= Task details =
Would you go through the records below and copy each line with the string "again"?

= The data =

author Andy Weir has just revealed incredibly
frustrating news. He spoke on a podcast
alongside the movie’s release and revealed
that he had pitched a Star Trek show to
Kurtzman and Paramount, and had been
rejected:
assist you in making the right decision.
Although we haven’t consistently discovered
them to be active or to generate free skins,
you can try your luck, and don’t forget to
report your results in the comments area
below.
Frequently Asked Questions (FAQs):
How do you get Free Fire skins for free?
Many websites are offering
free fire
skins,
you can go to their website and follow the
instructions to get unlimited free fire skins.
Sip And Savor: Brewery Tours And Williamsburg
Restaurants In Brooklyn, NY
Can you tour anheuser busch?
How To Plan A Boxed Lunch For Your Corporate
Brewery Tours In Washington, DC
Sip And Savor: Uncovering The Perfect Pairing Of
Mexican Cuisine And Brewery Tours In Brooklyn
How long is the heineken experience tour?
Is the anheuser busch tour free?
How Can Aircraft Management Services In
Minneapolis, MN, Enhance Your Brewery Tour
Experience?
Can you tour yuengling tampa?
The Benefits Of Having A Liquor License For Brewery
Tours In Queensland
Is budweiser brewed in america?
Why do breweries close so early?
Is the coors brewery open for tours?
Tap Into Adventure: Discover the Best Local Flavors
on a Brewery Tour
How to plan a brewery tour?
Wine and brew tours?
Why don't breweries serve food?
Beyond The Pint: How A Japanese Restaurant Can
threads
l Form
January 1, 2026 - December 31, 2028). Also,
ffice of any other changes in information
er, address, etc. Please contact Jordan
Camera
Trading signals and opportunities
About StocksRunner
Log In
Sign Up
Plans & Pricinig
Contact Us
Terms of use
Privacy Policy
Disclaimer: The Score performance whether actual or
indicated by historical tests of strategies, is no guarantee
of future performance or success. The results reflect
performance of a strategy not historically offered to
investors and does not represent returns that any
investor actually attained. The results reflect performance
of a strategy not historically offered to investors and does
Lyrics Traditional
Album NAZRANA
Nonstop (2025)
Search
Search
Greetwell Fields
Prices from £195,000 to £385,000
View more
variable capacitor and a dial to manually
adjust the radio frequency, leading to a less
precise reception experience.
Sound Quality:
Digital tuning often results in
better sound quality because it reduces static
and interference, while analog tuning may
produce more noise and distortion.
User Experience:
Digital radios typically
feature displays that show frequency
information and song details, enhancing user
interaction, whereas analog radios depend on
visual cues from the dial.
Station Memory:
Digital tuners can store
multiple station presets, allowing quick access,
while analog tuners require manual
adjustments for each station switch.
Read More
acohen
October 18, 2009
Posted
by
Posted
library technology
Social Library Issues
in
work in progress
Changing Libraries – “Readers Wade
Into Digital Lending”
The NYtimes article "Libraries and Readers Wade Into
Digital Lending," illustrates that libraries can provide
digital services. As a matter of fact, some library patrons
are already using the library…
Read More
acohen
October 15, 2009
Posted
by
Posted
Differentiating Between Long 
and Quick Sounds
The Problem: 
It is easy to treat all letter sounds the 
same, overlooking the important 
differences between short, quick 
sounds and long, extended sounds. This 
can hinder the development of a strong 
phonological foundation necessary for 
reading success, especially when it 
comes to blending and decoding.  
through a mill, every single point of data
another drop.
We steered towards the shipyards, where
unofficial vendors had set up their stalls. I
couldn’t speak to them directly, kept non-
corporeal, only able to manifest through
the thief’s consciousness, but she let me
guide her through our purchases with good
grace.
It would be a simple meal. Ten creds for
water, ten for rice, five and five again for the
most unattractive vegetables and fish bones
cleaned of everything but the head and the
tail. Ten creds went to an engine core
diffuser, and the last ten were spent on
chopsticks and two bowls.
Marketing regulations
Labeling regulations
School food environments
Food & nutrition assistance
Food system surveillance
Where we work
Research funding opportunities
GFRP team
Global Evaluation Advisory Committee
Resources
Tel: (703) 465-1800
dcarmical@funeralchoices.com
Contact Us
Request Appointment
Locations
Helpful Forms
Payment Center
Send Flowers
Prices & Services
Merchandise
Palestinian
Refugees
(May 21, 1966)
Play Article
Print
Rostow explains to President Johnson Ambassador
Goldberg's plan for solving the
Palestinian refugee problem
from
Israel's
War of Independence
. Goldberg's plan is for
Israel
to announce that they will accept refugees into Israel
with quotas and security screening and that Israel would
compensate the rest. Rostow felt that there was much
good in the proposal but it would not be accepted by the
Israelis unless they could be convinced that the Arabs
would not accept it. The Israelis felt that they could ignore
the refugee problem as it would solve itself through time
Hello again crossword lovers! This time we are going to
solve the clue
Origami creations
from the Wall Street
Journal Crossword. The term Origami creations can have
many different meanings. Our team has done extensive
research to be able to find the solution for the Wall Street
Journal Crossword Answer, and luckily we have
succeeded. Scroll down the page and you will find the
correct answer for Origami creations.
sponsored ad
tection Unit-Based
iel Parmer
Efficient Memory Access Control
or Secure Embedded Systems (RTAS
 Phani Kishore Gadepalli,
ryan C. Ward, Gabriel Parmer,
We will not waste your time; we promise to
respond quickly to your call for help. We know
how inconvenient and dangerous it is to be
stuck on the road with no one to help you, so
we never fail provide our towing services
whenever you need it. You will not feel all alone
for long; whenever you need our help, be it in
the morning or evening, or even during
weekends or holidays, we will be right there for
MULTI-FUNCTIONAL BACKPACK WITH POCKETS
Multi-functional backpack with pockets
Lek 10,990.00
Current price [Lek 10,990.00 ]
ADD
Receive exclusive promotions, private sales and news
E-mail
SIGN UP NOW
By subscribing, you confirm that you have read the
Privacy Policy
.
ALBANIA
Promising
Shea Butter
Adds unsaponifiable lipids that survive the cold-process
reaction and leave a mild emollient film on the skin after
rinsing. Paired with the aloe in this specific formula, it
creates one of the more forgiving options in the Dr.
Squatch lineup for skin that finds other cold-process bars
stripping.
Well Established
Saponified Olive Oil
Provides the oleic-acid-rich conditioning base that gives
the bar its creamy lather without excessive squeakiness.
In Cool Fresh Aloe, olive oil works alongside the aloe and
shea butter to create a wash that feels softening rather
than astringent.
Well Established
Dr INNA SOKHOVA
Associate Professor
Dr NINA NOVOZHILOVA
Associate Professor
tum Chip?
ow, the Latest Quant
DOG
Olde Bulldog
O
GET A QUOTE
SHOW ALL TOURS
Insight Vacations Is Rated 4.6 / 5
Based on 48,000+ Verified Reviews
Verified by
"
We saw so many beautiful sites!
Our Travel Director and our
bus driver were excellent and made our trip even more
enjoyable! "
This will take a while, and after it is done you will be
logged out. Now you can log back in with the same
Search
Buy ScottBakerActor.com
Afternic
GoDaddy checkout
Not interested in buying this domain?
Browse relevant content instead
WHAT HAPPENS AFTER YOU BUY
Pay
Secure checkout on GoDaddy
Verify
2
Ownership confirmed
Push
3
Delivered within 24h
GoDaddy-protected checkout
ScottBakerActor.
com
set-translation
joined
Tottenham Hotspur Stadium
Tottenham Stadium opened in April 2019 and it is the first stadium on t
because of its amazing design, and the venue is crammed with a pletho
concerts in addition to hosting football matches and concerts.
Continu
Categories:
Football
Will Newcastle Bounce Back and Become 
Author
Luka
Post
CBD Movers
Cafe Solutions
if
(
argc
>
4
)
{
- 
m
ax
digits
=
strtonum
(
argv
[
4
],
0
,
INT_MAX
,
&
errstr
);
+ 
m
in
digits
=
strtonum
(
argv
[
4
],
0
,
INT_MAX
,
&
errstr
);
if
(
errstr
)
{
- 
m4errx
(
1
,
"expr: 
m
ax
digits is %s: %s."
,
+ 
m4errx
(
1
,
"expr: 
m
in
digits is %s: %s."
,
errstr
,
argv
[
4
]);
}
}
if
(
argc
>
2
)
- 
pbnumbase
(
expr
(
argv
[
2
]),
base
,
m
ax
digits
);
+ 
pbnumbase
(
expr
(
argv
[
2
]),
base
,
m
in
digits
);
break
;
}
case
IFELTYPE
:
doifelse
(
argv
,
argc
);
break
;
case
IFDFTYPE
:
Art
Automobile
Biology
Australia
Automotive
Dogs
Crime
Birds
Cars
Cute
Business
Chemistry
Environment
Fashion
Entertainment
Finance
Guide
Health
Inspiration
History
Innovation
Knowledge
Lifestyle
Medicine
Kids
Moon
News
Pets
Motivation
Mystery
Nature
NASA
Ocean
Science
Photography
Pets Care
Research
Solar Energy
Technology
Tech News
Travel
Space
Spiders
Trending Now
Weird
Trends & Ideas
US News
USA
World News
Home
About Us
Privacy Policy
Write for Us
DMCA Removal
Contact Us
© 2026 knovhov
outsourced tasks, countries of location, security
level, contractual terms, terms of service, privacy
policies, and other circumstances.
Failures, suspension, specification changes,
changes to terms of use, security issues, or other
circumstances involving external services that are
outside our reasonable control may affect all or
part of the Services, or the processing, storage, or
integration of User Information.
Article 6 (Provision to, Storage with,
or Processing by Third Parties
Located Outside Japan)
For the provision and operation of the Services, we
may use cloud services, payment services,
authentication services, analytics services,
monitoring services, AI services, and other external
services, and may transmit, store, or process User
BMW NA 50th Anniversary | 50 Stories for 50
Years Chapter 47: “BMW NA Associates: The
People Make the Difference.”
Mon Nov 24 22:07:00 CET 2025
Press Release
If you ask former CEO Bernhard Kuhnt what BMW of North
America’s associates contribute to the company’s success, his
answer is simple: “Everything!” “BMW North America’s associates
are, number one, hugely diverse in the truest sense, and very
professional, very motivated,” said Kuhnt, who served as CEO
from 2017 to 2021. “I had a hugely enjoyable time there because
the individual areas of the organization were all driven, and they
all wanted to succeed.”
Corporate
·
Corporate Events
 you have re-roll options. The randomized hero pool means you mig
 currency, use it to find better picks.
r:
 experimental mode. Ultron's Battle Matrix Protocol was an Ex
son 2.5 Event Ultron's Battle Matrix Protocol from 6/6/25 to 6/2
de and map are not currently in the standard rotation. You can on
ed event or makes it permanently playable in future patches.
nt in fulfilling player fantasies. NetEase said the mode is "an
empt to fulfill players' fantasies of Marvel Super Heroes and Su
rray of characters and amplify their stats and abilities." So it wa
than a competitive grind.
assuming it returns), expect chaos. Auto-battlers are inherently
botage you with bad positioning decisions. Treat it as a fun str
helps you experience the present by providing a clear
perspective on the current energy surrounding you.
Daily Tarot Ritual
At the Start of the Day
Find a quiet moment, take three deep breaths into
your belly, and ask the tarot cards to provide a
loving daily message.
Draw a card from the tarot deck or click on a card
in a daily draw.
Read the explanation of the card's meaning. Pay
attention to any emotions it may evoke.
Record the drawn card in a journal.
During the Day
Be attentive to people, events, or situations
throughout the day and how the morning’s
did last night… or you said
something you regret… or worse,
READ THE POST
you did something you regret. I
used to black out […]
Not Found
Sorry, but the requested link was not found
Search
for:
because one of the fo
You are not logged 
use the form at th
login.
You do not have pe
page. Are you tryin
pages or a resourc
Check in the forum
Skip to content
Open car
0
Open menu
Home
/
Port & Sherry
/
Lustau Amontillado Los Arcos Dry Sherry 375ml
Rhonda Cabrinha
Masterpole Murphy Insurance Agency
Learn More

= Solution to this exercise =
water, ten for rice, five and five again for the
Hello again crossword lovers! This time we are going to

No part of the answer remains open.